● Your instructions
Taking the entries below, transcribe only the lines starting with the one with "of. One that" and going on through the one with "05/02/24 10:00AM", exactly as written, without the pictures.

● Transcribed page contents
——————
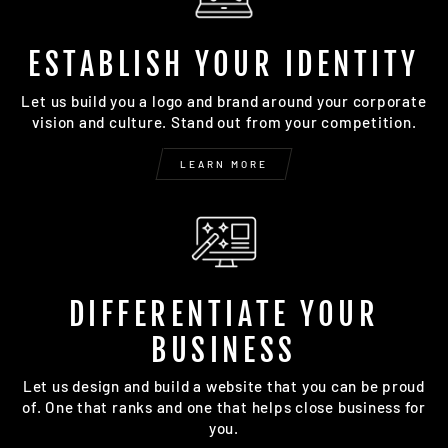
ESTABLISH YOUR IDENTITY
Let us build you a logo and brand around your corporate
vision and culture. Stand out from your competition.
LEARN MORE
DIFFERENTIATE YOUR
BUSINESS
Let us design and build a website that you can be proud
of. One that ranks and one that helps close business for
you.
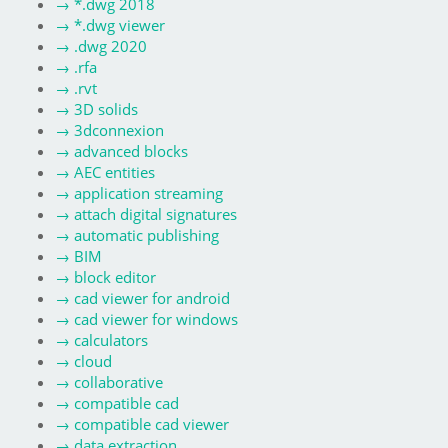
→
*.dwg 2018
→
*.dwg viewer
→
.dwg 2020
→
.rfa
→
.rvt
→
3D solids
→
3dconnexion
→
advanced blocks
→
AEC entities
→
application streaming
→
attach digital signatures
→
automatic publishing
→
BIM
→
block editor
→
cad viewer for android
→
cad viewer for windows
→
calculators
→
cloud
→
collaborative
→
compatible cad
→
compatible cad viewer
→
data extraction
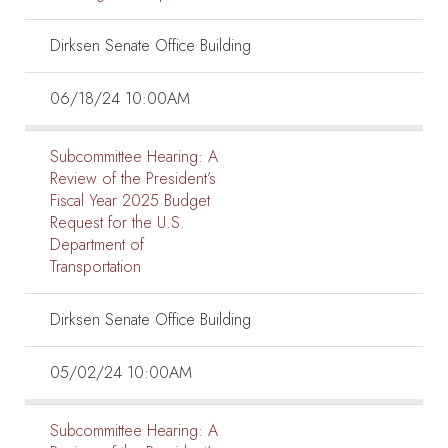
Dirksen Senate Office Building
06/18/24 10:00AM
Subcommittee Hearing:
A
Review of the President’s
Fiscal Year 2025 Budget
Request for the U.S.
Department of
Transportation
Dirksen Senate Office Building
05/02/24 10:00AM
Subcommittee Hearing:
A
——————
● Solution below
of. One that ranks and one that helps close business for
you.
→
*.dwg 2018
→
*.dwg viewer
→
.dwg 2020
→
.rfa
→
.rvt
→
3D solids
→
3dconnexion
→
advanced blocks
→
AEC entities
→
application streaming
→
attach digital signatures
→
automatic publishing
→
BIM
→
block editor
→
cad viewer for android
→
cad viewer for windows
→
calculators
→
cloud
→
collaborative
→
compatible cad
→
compatible cad viewer
→
data extraction
Dirksen Senate Office Building
06/18/24 10:00AM
Subcommittee Hearing:
A
Review of the President’s
Fiscal Year 2025 Budget
Request for the U.S.
Department of
Transportation
Dirksen Senate Office Building
05/02/24 10:00AM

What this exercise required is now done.